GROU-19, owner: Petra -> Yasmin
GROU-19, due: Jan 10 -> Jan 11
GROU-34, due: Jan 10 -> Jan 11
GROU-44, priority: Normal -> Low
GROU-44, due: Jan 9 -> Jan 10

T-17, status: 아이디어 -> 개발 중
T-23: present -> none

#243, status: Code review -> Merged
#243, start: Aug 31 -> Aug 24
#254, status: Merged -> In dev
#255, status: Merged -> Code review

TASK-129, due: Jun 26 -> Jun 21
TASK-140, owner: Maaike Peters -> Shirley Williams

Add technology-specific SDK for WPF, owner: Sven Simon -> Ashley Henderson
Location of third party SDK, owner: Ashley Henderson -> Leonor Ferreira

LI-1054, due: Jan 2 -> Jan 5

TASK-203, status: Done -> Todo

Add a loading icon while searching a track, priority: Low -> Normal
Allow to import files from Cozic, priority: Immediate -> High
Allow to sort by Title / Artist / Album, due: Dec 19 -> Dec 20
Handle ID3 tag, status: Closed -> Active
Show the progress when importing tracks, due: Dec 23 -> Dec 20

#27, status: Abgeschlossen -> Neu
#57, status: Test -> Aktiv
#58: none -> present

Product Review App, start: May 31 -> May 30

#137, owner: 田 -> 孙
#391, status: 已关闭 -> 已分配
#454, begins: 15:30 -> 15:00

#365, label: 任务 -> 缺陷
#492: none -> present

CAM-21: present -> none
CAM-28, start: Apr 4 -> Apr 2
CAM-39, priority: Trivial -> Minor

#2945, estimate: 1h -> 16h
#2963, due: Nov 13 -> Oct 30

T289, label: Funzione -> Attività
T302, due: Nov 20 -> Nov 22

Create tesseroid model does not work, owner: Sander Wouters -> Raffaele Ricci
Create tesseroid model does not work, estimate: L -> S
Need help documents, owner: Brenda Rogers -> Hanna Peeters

_ _ _ _ _

Goal of the exercise. Determine how many of the lines above include the word "status", then give that number and nothing else.

Problem solution. 9